● **Given problem 1**:
Answer these three questions from the passage on the FLAC consumer protection report:
(a) What is the title of FLAC's latest report?
(b) On which page of the report is ECRC mentioned?
(c) According to the quotation from the Irish Independent, which body drafts, revises and amends the codes?

IRELAND and ECRC: A major report from ECRC partner FLAC says consumers need proper legal protections as a Report on Consumers of financial services shows they are being badly let down by the system.
ECRC partner from Ireland, Free Legal Advice Centres (FLAC) has produced a comprehensive report outlining how consumers are entitled to a high level of legal protection as a result of their role in generating economic activity and growth. Are consumers actually receiving the requisite legal protection, particularly consumers of credit whom we believe to be especially vulnerable, as the personal debt crisis has demonstrated? Paul Joyce, senior FLAC adviser explains the short comings of the CCD in FLAC's latest report, 'Redressing the Imbalance', which examines the evidence from the consumer's perspective. It concludes that from EU consumer credit directives to the domestic system of complaint available to consumers unhappy with the conduct of their financial service provider and at many points in between, standards of protection leave a lot to be desired.
Why did we tolerate the structural flaws from complete absence of control over the rates of interest charged by prime or sub-prime credit institutions or any obligation to assess a borrower's capacity to pay? Why was any coherent attempt to curb irresponsible lending practices missing from this directive?
Whereas a number of responsible lending initiatives and policy level statements and regulation have taken the agenda on since the crisis (see Consumers International paper “Responsible lending: An International Landscape” (Nov 2013) http://www.consumersinternational.org/media/1412472/ciresponsiblelending_finalreport_06-11-13.pdf)) the FLAC report still mentions the complexity and inadequacy with the transposition of the revised directive into domestic law in Ireland (non user-friendly manner, the code’s only partial application). As a quote from the article by Paul in the Irish Independent “it is also FLAC's view that the admissibility of these codes in law is doubtful. They are drafted, revised and amended uniquely by the Central Bank without any apparent parliamentary oversight and form part of neither primary nor secondary legislation. This is also the case for the Code of Conduct on Mortgage Arrears (CCMA) and the latest revision of that code is analysed in some detail in the report. Ultimately, we conclude that this revision leaves many struggling borrowers open to repossession without the necessary 'fair procedure' rights of full information and a proper avenue of appeal.”
ECRC is mentioned on page 13 of the report and Appendix 1 page 189 contains a copy of its Principles for Responsible Credit. The report says the revised Consumer Credit Directive came too late; it was and continues to be far too weak. The report also says that the role of the EU, in terms of how it may have abetted the reckless lending fiasco in Ireland and elsewhere, must also be subjected to some scrutiny.

● **Given problem 2**:
Reproduce the records starting at the first line and ending at the line that contains "purple line: moved 33 px right, 29 px down", substituting "yellow star" for "orange star" and leaving everything else unchanged.

● **Material for this exercise**:
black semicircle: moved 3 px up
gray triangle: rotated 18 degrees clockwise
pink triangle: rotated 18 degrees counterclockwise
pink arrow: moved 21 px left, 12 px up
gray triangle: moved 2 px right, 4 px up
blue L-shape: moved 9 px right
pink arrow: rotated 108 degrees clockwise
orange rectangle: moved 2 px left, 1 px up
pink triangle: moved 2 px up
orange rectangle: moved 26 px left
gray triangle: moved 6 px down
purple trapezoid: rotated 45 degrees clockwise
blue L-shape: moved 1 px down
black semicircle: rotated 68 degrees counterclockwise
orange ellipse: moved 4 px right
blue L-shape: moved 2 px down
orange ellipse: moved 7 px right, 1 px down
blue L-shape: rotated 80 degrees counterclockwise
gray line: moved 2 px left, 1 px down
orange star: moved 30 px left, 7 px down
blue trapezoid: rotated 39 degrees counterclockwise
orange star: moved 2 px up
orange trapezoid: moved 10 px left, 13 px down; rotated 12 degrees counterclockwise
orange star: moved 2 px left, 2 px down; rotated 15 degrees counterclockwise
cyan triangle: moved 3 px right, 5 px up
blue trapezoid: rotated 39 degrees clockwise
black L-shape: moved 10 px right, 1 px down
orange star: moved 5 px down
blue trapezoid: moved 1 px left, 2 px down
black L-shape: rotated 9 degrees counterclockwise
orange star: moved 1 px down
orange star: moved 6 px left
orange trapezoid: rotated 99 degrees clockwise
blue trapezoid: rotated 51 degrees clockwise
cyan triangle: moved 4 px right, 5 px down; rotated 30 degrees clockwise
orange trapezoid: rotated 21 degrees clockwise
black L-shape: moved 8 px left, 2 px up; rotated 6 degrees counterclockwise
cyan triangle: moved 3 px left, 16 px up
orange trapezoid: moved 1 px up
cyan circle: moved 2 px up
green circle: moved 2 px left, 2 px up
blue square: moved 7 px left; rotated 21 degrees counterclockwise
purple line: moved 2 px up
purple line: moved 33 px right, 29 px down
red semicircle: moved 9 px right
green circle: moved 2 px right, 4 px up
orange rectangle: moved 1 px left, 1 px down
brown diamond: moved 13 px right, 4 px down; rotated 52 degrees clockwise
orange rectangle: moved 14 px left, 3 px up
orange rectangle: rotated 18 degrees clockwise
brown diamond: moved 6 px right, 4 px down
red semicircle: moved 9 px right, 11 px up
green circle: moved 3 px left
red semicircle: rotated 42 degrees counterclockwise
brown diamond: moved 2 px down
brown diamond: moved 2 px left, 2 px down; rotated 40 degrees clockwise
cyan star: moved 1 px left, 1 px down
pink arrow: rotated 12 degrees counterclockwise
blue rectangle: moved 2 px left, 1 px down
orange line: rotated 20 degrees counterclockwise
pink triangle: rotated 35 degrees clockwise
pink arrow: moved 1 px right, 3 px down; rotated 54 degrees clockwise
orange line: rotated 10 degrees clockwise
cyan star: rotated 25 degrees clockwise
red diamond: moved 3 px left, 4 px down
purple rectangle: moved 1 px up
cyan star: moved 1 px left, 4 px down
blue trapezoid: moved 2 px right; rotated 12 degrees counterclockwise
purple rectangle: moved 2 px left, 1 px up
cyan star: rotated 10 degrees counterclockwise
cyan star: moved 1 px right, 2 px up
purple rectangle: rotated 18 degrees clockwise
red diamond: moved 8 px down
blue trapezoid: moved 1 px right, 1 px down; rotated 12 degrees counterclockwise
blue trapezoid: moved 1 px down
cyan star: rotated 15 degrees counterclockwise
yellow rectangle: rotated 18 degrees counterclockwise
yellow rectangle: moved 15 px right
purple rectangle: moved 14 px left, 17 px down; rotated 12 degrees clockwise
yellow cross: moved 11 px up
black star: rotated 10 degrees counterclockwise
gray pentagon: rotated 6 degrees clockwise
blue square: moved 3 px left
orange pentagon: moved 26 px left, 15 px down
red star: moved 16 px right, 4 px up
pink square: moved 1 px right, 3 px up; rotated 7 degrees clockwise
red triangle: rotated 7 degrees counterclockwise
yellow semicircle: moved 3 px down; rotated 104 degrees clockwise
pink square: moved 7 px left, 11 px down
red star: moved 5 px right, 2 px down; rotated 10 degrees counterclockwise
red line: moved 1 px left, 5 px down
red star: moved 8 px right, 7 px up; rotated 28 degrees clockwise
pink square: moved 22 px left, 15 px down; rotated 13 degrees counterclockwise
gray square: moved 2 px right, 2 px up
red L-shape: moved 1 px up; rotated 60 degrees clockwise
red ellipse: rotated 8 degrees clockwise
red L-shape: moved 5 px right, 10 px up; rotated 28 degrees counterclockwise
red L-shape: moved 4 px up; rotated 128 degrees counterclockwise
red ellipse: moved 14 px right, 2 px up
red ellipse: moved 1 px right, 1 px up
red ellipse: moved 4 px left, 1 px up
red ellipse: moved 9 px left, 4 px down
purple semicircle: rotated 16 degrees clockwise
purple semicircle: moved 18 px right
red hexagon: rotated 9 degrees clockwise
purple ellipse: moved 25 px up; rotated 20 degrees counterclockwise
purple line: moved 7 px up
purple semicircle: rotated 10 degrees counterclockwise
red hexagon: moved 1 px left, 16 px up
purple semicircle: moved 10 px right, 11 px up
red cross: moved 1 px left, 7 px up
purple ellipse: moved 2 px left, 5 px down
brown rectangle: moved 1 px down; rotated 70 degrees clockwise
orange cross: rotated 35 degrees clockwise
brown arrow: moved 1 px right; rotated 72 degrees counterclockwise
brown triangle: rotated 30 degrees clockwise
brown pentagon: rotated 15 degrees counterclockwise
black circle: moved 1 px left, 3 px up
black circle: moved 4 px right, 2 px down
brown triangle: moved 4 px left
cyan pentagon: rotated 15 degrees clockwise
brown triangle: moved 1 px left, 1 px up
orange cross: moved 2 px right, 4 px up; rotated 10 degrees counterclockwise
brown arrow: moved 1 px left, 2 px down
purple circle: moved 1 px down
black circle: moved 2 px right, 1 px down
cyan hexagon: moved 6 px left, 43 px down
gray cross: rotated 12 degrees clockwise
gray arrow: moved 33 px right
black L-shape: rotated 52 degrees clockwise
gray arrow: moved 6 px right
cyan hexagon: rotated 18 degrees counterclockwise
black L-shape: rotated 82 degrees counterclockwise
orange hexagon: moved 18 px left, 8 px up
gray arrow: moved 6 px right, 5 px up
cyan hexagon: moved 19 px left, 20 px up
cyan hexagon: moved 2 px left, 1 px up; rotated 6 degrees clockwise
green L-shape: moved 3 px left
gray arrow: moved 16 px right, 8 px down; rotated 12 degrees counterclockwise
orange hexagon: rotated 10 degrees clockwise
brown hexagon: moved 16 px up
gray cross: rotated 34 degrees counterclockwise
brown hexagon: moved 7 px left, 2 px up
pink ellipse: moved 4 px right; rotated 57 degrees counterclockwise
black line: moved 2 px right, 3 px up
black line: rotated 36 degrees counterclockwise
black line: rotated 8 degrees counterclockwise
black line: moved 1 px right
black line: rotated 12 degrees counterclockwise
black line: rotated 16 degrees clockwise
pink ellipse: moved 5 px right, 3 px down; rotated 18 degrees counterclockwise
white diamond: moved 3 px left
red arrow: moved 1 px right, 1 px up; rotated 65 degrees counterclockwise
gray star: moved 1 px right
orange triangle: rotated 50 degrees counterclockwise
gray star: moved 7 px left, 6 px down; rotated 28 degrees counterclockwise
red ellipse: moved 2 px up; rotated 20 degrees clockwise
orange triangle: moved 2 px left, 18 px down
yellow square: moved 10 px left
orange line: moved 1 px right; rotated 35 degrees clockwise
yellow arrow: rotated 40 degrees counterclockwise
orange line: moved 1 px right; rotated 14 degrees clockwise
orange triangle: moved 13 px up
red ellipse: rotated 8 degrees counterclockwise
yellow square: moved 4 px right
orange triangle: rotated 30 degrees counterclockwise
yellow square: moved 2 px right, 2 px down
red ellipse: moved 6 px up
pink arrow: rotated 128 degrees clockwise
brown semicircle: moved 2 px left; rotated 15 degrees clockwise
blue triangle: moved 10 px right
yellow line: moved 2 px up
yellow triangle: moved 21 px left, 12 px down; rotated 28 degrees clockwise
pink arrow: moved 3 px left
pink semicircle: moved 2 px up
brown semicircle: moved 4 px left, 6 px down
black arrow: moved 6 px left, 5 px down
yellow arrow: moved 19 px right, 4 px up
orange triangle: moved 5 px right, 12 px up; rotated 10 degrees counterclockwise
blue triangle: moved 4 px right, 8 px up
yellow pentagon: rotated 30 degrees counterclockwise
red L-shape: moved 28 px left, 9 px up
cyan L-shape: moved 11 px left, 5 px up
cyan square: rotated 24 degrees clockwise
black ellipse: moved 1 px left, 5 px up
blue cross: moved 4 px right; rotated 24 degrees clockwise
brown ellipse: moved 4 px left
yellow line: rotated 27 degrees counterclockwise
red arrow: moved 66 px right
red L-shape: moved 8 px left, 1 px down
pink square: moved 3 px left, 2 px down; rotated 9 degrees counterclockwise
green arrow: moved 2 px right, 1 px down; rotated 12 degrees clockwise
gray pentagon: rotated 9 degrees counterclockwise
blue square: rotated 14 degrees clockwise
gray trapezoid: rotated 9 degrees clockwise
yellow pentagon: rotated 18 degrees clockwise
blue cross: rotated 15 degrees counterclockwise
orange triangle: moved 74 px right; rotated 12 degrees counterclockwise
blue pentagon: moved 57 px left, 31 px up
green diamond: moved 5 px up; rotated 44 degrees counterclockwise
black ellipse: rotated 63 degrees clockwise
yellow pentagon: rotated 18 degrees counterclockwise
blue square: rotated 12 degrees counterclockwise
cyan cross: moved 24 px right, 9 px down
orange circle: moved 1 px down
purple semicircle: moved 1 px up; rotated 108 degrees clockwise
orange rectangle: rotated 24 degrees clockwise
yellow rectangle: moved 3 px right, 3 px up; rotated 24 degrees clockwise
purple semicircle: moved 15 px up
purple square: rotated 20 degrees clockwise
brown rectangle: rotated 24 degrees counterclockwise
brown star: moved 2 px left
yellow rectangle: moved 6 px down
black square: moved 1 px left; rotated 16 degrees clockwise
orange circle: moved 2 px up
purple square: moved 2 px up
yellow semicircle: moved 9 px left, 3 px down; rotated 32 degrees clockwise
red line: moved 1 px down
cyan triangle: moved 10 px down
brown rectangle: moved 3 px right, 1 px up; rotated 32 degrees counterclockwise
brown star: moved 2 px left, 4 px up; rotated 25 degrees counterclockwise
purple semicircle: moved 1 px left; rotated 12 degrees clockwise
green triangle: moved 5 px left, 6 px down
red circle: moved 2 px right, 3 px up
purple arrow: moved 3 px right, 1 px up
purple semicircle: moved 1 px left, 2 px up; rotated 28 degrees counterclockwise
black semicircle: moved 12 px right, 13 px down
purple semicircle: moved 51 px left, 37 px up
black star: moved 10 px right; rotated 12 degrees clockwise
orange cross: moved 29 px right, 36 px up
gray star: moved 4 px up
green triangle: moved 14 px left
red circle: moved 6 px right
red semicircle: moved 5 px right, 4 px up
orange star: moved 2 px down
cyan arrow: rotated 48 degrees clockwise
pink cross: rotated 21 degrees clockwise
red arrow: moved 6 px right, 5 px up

● **Output 1**:
(a) 'Redressing the Imbalance'
(b) Page 13
(c) The Central Bank

● **Output 2**:
black semicircle: moved 3 px up
gray triangle: rotated 18 degrees clockwise
pink triangle: rotated 18 degrees counterclockwise
pink arrow: moved 21 px left, 12 px up
gray triangle: moved 2 px right, 4 px up
blue L-shape: moved 9 px right
pink arrow: rotated 108 degrees clockwise
orange rectangle: moved 2 px left, 1 px up
pink triangle: moved 2 px up
orange rectangle: moved 26 px left
gray triangle: moved 6 px down
purple trapezoid: rotated 45 degrees clockwise
blue L-shape: moved 1 px down
black semicircle: rotated 68 degrees counterclockwise
orange ellipse: moved 4 px right
blue L-shape: moved 2 px down
orange ellipse: moved 7 px right, 1 px down
blue L-shape: rotated 80 degrees counterclockwise
gray line: moved 2 px left, 1 px down
yellow star: moved 30 px left, 7 px down
blue trapezoid: rotated 39 degrees counterclockwise
yellow star: moved 2 px up
orange trapezoid: moved 10 px left, 13 px down; rotated 12 degrees counterclockwise
yellow star: moved 2 px left, 2 px down; rotated 15 degrees counterclockwise
cyan triangle: moved 3 px right, 5 px up
blue trapezoid: rotated 39 degrees clockwise
black L-shape: moved 10 px right, 1 px down
yellow star: moved 5 px down
blue trapezoid: moved 1 px left, 2 px down
black L-shape: rotated 9 degrees counterclockwise
yellow star: moved 1 px down
yellow star: moved 6 px left
orange trapezoid: rotated 99 degrees clockwise
blue trapezoid: rotated 51 degrees clockwise
cyan triangle: moved 4 px right, 5 px down; rotated 30 degrees clockwise
orange trapezoid: rotated 21 degrees clockwise
black L-shape: moved 8 px left, 2 px up; rotated 6 degrees counterclockwise
cyan triangle: moved 3 px left, 16 px up
orange trapezoid: moved 1 px up
cyan circle: moved 2 px up
green circle: moved 2 px left, 2 px up
blue square: moved 7 px left; rotated 21 degrees counterclockwise
purple line: moved 2 px up
purple line: moved 33 px right, 29 px down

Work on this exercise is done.